Report: Northern Residents Live Shorter Lives, Have Fewer Doctors

YERUSHALAYIM
View of Israel’s Lower Galilee.(Nati Shohat/Flash90)

Residents of northern Israel live less, smoke more and have less access to doctors than residents of the center of the country, a report by the Health Ministry said. The report was presented to a Knesset subcommittee on the state of health services in northern Israel by Professor Itamar Grotto, Deputy Director of the Health Ministry.

Responding to the report, MK Moti Yogev (Jewish Home), chairperson of the subcommittee, said that “residents of the north are not second-class citizens. Health services are a basic right of life, and they are entitled to the same services as residents of Tel Aviv.”

According to the report, there are 2.2 doctors for every 1,000 residents of the central and northern Galilee, compared to 4.4 per thousand in the Tel Aviv metropolitan area. People live longer in the Tel Aviv area; the average life span for men there is 82.2 years, while women in the Tel Aviv area live 84.1 years on average; in the north, it’s 78.1 for men, and 82.2 for women.
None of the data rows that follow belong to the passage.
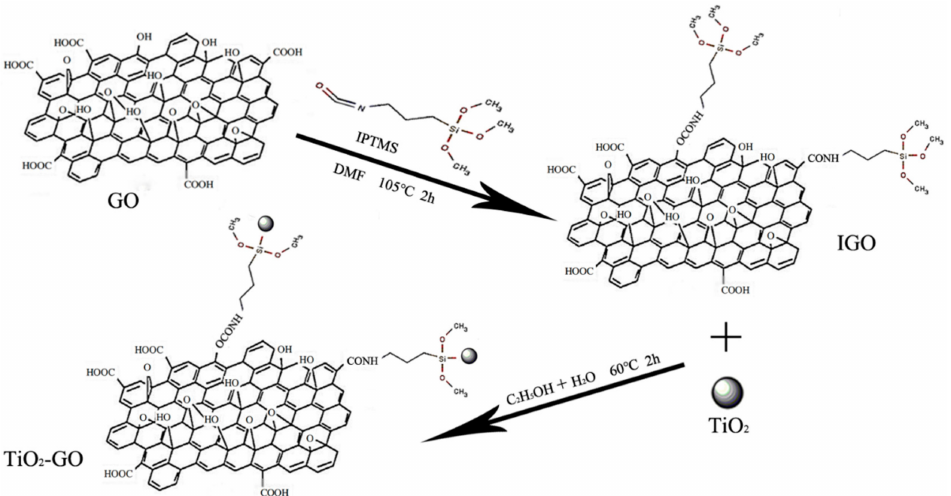
Figure 1. The mechanism of modification of graphene oxide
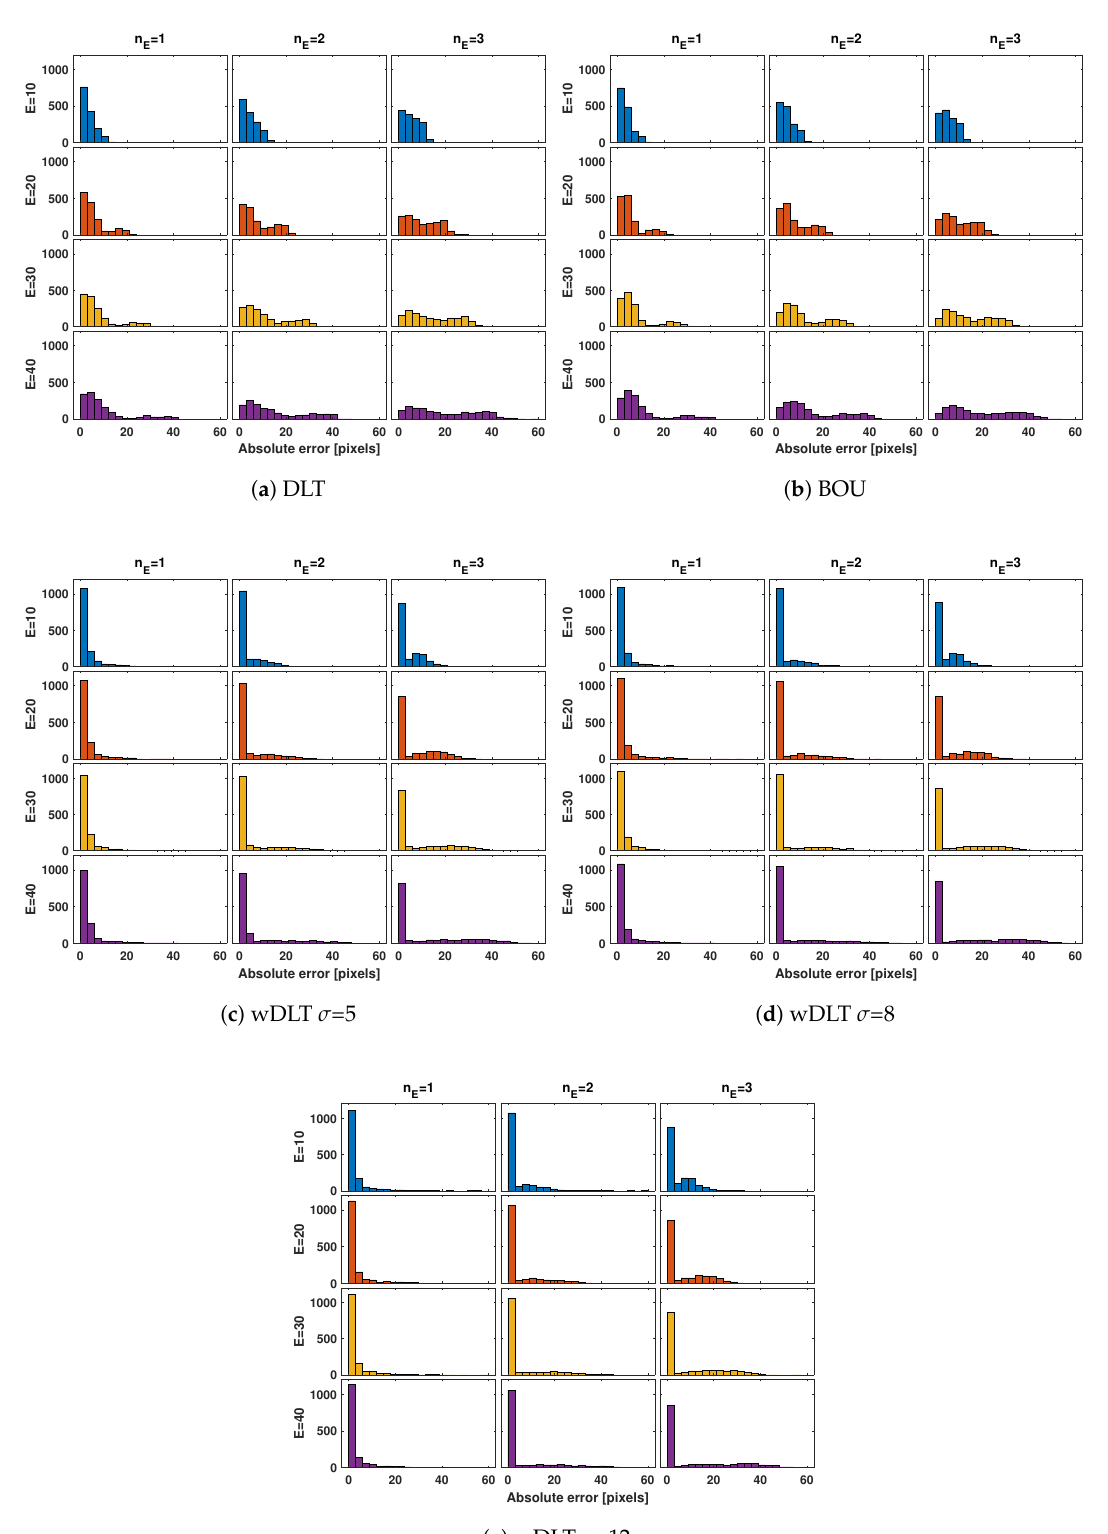
Figure A1. Distribution of the reprojection error of the calibration with DLT, BOU, and wDLT with n E perturbed control points and error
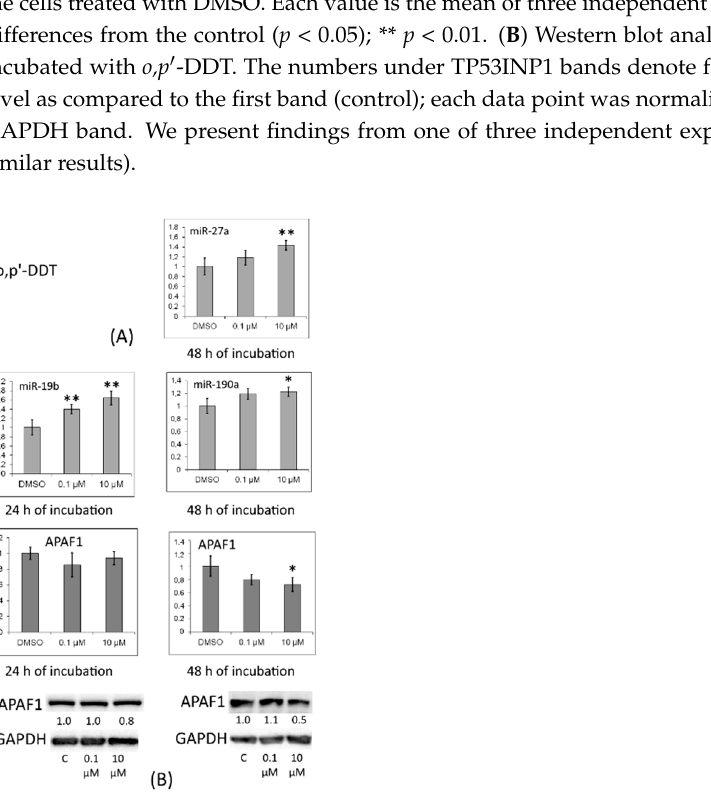
Figure 8. ( A ) Relative levels of APAF1 mRNA and of miRNAs targeting it (miR-193b and miR-342) in MCF-7 cells exposed to p,p ′ -DDT. The Y-axis represents the ratio of the mRNA or miRNA amount in the cells treated with a DDT isomer to the mRNA or miRNA amount in the cells treated with DMSO. Each value is the mean of three independent experiments. * Significant differences from the control ( p < 0.05); ** p < 0.01. ( B ) Western blot analysis of APAF1 in cells incubated with p,p ′ -DDT. The numbers under APAF1 bands denote fold change in the protein level as compared to the first band (control); each data point was normalized to the corresponding GAPDH band. We present data from one of three independent experiments (which yielded similar results).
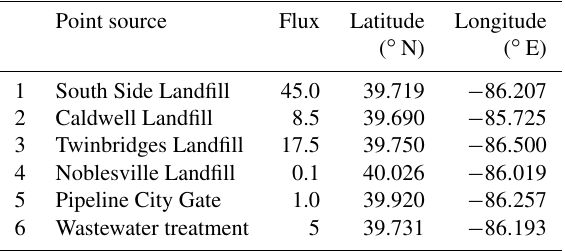
Table 1. Location and estimated methane flux of major point sources in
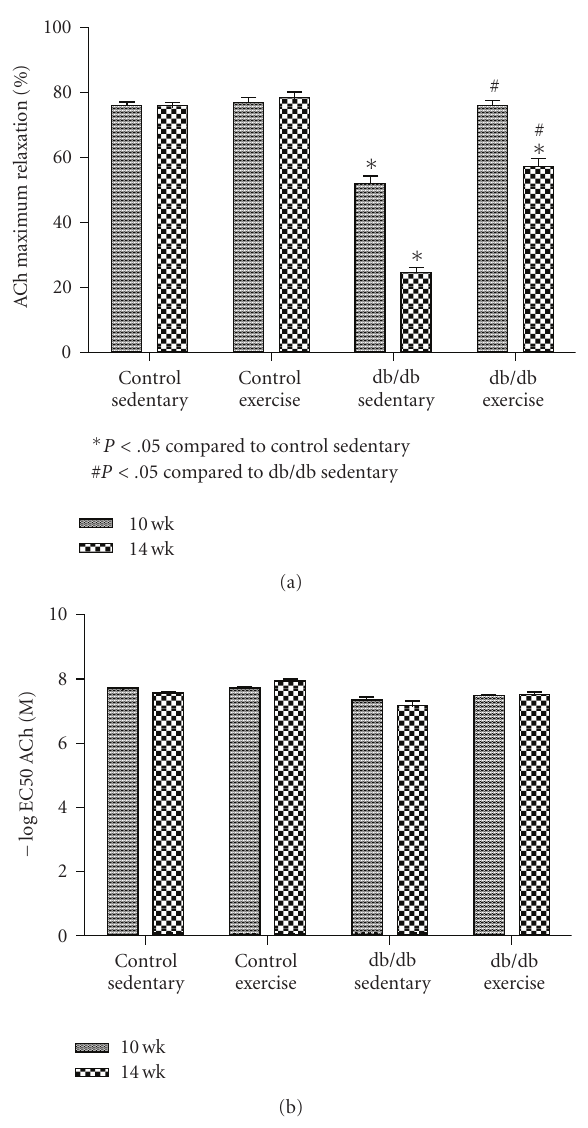
Figure 2: Emax (a) and EC50 (b) of ACh vasodilation after two weeks (10-week old mice) and six weeks (14-week old mice) of moderate-intensity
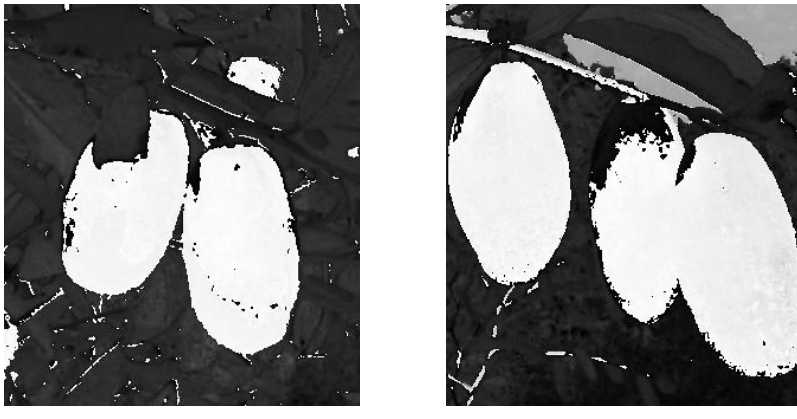
Figure 12. Rotary image of hue.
The loss of those two years on average could be due to fewer doctors and less access to medical services – or it could be because residents of the north have less healthy lifestyles. In the center of the country, 18.5 percent of Jews smoked, compared to 24.8 percent in the north; among Arabs living in the center, 25.2 percent smoked, compared to 32.6 percent in the north.

One positive indication in the report was a continued fall in the infant mortality rate – but even here, the rate for the north was slightly above the national average.

“There is no excuse for a situation in which there are only half as many doctors per capita in the north as there are in the center,” Yogev said. “I see no reason to force residents of the north to have to travel many hours to better staffed and equipped hospitals. We intend to get answers and solutions to these problems from the Health Ministry and the Finance Ministry, to get funding for programs, especially to bring more and better medical experts to the north.”